With a grant from the Office of Traffic Safety and countless donations of time, energy, food and expertise from a wide range of local agencies, businesses, community service groups and individuals, the program was staged Thursday and Friday at Escalon High School. This year marked the third time it has been put on and coordinator Kim Bohannon said she couldn't thank her committee enough in making the effort yet again to pull it all together.

"My committee is just phenomenal, I couldn't do it without them," she said.

In the years leading up to the program being offered here for the first time four years ago, there was a seemingly endless string of fatalities, with several students lost in just a few years.

It was enough to make people want to bring a change in the culture, in the attitude, if not in the behavior, of the students.

By getting students involved in the process of putting on the production, from playing parts in the crash scenario to being The Living Dead, their experience is then passed on to their friends, the information circulating like ripples on a pond touched by a pebble.

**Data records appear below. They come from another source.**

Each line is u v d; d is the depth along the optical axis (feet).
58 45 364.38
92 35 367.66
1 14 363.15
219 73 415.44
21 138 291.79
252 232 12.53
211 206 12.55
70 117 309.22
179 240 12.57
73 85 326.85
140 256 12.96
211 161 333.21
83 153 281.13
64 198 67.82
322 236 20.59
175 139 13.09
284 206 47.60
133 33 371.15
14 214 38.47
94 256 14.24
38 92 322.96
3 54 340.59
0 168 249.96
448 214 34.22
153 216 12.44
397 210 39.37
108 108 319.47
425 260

There's so much to talk about with this program that it's almost impossible to know where to start. One mom, after viewing the staged crash scene and emergency response on Thursday, breathed a sigh of relief that it was over. Her son was one of the 'walking wounded' from the crash. I had to break the bad news to her that the crash scene wasn't the end; it was just the beginning. Still to come would be the retreat for the parents of all those students taking part, where they would write letters to their children as if they had lost them to a drunk driver, saying those things they would have wanted to say had they had the time.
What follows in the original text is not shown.